The elections happening in August are primary elections, which I like to think of as semi-finals. Your vote is to narrow the pack to one candidate for each political party. When you vote in the primary election, your ballot will be different depending on your party affiliation. Since Florida is a closed primary state, only voters who are registered members of political parties may vote in that party’s primary election. A person may register with a party or change his party affiliation at any time, but in order to vote for a party candidate in an upcoming primary election, he must register with that party or change his or her party by the registration deadline for that primary election.
We also asked Richard why it is so difficult to set term limits for Congress. Unfortunately, Congress themselves have to vote to amend their term limits via a constitutional amendment. As former US representative Bob Inglis said, “asking and incumbent member of Congress to vote for term limits is a bit like asking a chicken to vote for Colonel Sanders.”
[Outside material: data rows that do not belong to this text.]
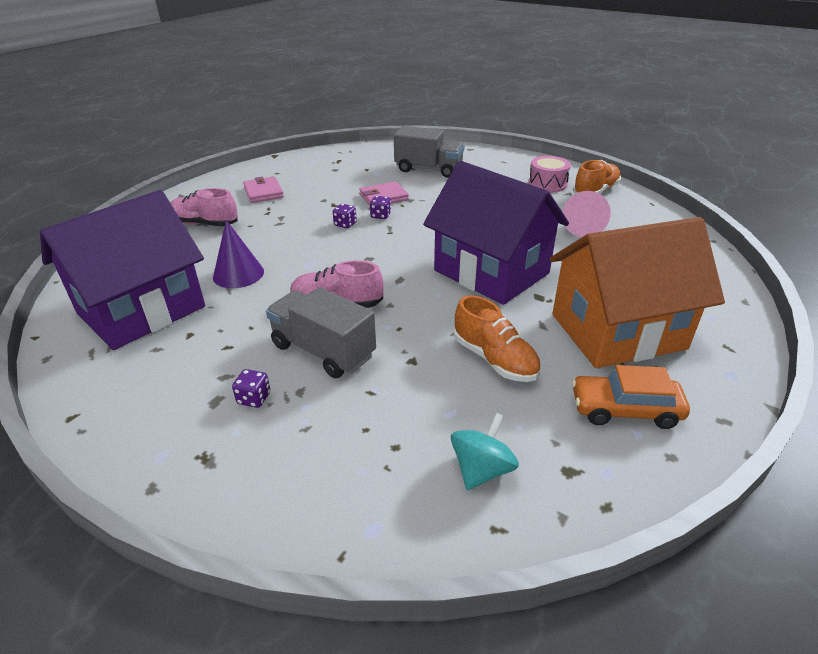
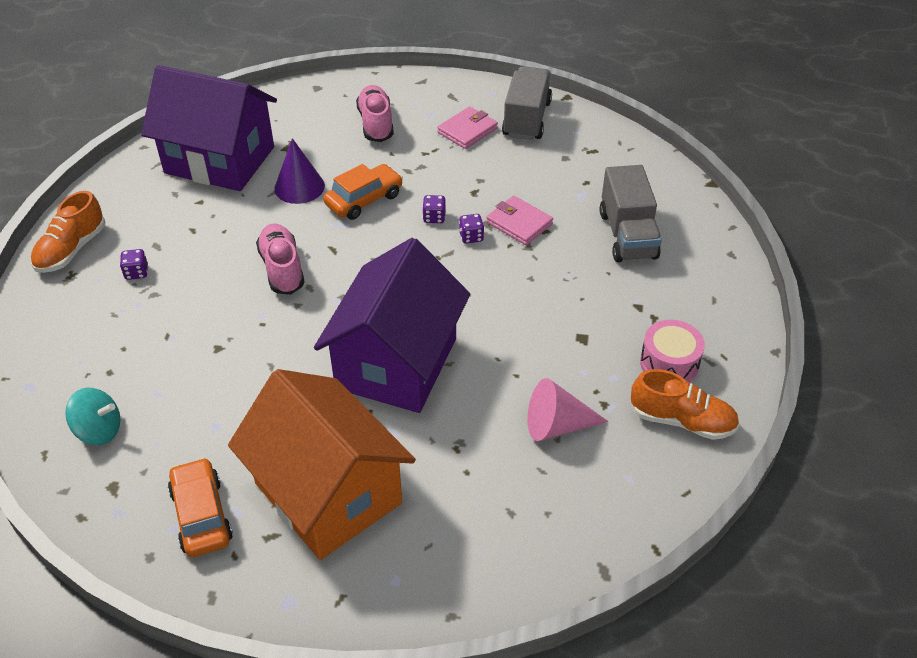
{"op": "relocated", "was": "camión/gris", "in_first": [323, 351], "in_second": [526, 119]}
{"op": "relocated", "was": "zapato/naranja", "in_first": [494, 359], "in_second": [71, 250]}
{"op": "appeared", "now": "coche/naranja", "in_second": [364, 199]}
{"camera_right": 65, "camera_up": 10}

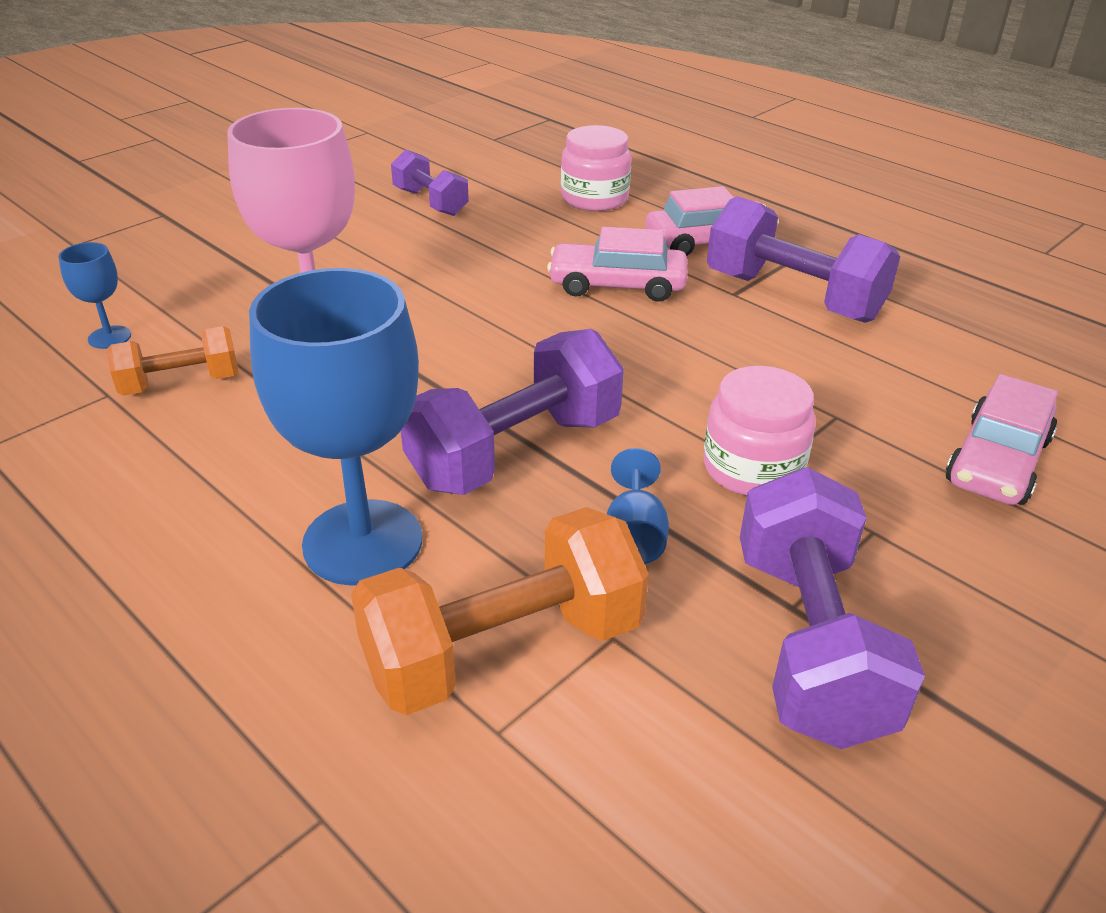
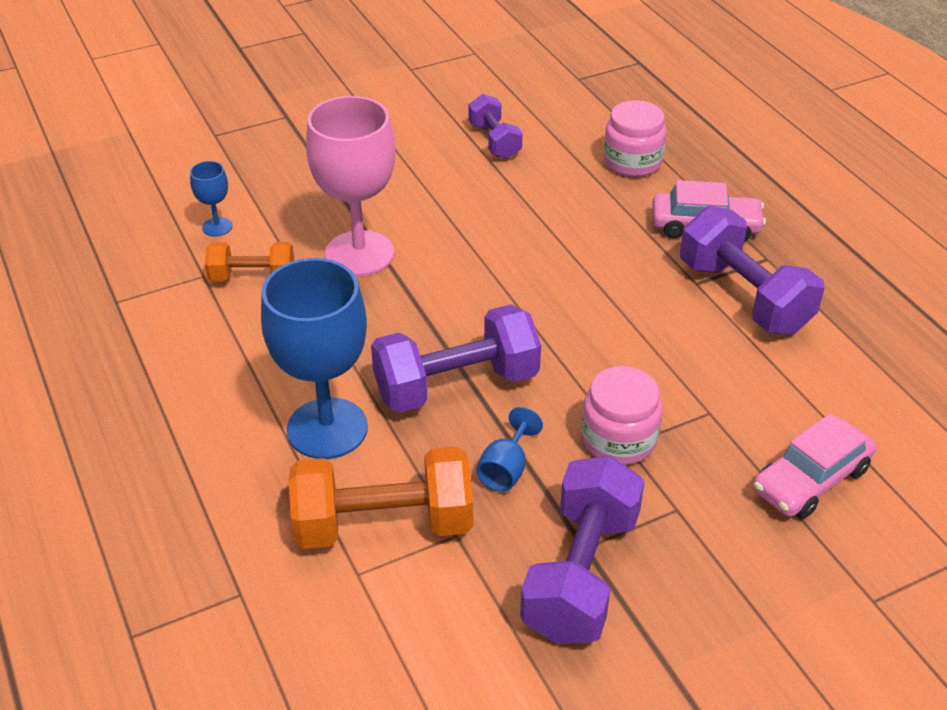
{"op": "missing", "was": "coche/rosa", "in_first": [617, 285]}
{"camera_right": 20, "camera_up": 5}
Richard also noted that most incumbents represent districts with a high concentration of voters from their own political party. These congressmen can and often are in office for the rest of their lives, particularly if the voters do not research other options. Although the vast majority of incumbents are returned to office, there was one semi-exception recently, when former Senator Jeff Sessions lost a primary election when trying to win back his old senate seat. His chances in that election were reduced when the president endorsed his primary opponent. DeNapoli shared with us that there have been some Congressional leaders that have voluntarily stepped down despite the race being theirs to win to allow their district to bring in fresh leadership. Whenever a leader in a company, in a government, or in any type of organization recognizes the benefit to both them and their colleagues by allowing for a new regime to ascend to power, they are to be admired. President Harry Truman said that “Term limits would cure both senility and seniority-both terrible legislative diseases.” Healthy candidates in government or business do not become complacent. If we can’t impose term limits, maybe we should add mandatory annual reviews and training on public servitude
In these unprecedented times of the coronavirus and mass protests, people automatically blame the President when issues arise. And yet, America’s governmental system includes a careful arrangement of checks and balances, with powers divided between the federal government, state governments, and local governments. Dictatorships concentrate as much power as possible in the central regime, but the principle of subsidiarity requires that tasks should be executed at the most local possible level. If you want to meet Richard or find out who your local precinct committeeman or precinct committeewoman is, he can be reached at 954-488-1890 or firstname.lastname@example.org.
Your vote counts. Whom you vote for matters, and in many ways, it is no different from being prepared for your next OAC or supervisor meeting. Hopefully you will take time to switch off the news and social media, study the facts and meet the people first hand who want your vote.